■ DATASET ENTRIES:

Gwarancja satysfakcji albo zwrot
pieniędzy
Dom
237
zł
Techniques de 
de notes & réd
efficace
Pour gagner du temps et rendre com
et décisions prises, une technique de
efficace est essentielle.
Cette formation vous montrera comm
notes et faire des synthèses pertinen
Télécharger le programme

■ YOUR INSTRUCTIONS:
Repeat the material above in full. Match it exactly.

■ EXERCISE OUTPUT:
Gwarancja satysfakcji albo zwrot
pieniędzy
Dom
237
zł
Techniques de 
de notes & réd
efficace
Pour gagner du temps et rendre com
et décisions prises, une technique de
efficace est essentielle.
Cette formation vous montrera comm
notes et faire des synthèses pertinen
Télécharger le programme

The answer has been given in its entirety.